Breast neoplasms; Phyllode tumor; Breast ultrasonography; Radical mastectomy
1. Case Report
A 62-year old woman presented with a large breast mass with 10-month disease evolution time on left breast, with accelerated growth in recent months. The patient had no known breast disease or family history of breast cancer. Physical exam reveals a protruding giant mass occupying all left breast but with no evident signs of cutaneous involvement or axillary lymphadenopathy. The patient was submitted to mammography and breast ultrasound to a better characterization of the breast mass. Mammogram revealed a huge dense mass obscuring all normal breast tissue (Figure 1) and ultrasonography showed a volumous solid mass with heterogeneous echotexture, with endoluminal cystic areas and internal flow with Doppler evaluation (Figure 2). The patient was submitted to ultrasound-guided biopsy that reveals a phyllodes tumor and then underwent total mastectomy.
A breast mass with expansive limits and heterogeneous appearance, measuring 26.5 × 26 cm in dimensions, (Figure 3) was resected and the microscopic analysis showed a lesion with fibro-adenomatous changes with proliferation of epithelial and stromal components.
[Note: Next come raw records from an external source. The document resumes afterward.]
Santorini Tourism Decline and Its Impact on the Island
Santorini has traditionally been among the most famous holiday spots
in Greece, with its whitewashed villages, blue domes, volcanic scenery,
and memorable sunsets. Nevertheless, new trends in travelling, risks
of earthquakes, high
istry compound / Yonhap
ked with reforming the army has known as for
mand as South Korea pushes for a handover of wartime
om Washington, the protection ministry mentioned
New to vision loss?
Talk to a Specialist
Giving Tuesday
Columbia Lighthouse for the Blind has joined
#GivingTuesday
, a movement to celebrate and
The hypercellular stroma demonstrated marked nuclear pleomorphism, increased mitotic activity as well as irregular large cystic spaces with protruding leaf-like structures and areas of necrosis and hemorrhage (Figure 4). These features were consistent with malignant phyllodes tumor of the breast. Postoperatively the patient received local radiotherapy and is now on follow-up without signs of distant metastasis.
Figure 4: A. Biphasic fibroepithelial neoplasia with leaf-like stromal fronds capped by epithelial cells without atypia (2x). B. Extensive areas presenting all the criteria required for a diagnosis of malignant phyllodes tumor: stromal overgrowth, increased stromal cellularity, marked stromal nuclear pleomorfism, mitotic activity, necrosis (not showed) and infiltrative borders (not showed) (2x).
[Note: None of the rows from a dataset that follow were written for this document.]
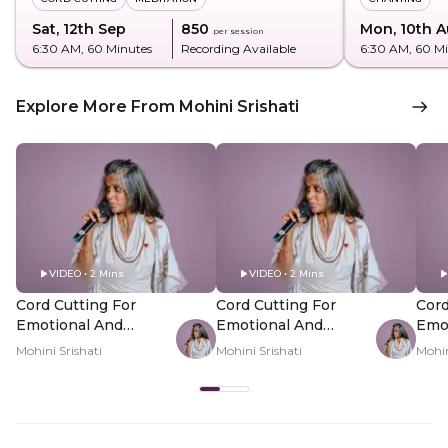
Sat, 12th Sep
₹850
Mon, 10th 
per session
6:30 AM
, 60 Minutes
Recording Available
6:30 AM
, 60 M
Explore More From Mohini Srishati
VIDEO • 2 Mins
VIDEO • 2 Mins
Cord Cutting For
Cord Cutting For
Cord
Emotional And
Emotional And
Emo
Energetic
Energetic
Ener
Mohini Srishati
Mohini Srishati
Mohin
Attachments - Hero
Attachments - PDP
Att
Video
Hero Video Subtitle
Her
Phyllodes tumor is a rare breast tumor that occurs more frequently in women between 35-55 years old and has an incidence of less than 1% of all breast neoplasms. Clinically, these tumors frequently present as a rapid growth mass and they’re usually painless and difficult to differentiate from fibroadenomas [1, 2]. Histologically, phyllodes tumors are biphasic neoplasms characterized by the presence of stromal and epithelial components with a leaf-like appearance and cystic spaces oh histological examination. The stromal elements project into the ductal lumen with a foliaceous aspect. Phyllodes tumors are classified into benign, borderline or malignant tumors depending on histological characteristics as increased mitotic activity, degree of cellular atypia, and stromal proliferation [2-4].
Radiologically, there are no mammographic or ultrasonographic pathognomonic findings but these tumors usually present as isodense and well-circumscribed masses on mammogram with solid and cystic areas and internal flow on ultrasound with Doppler evaluation [2, 4]. Complete surgical resection of these tumors with a wide local excision is the treatment of choice as there is a high tendency to recurrences, in up to 25% of the cases. For borderline and malignant phyllodes tumors or in cases of positive margins or tumor recurrence, mastectomy is the first option and it’s essential to follow up the patients due to the risk of distant metastasis (up to 10%) [5-7].
In conclusion, it’s important that clinicians, radiologists and pathologists be familiar with the features of phyllodes tumors as they are rare breast tumors with possibility of malignancy and rapid growth [1, 2].